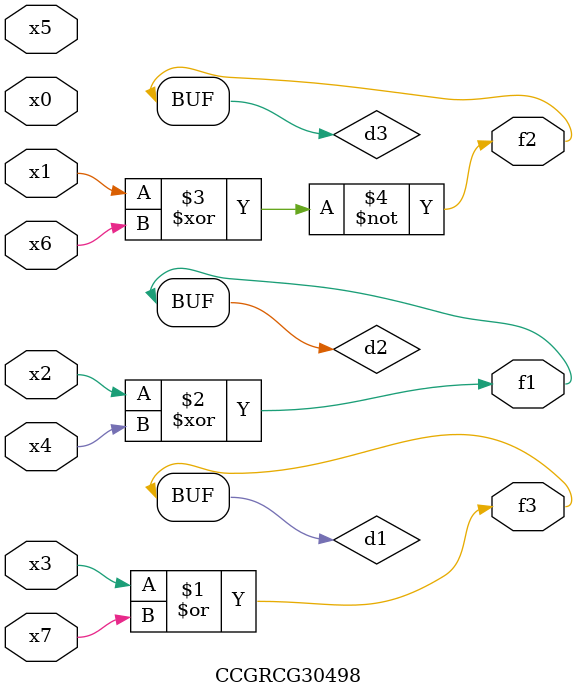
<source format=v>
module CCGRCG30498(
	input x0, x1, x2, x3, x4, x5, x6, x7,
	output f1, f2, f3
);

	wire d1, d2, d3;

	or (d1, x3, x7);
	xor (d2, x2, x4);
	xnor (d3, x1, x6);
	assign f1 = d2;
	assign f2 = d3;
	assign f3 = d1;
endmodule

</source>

______________________________

> INSTRUCTIONS FOR THE TASK: Your copy of the entries must be exact and must contain no pictures.

> SOLUTION BELOW:
<source format=v>
module CCGRCG30498(
	input x0, x1, x2, x3, x4, x5, x6, x7,
	output f1, f2, f3
);

	wire d1, d2, d3;

	or (d1, x3, x7);
	xor (d2, x2, x4);
	xnor (d3, x1, x6);
	assign f1 = d2;
	assign f2 = d3;
	assign f3 = d1;
endmodule

</source>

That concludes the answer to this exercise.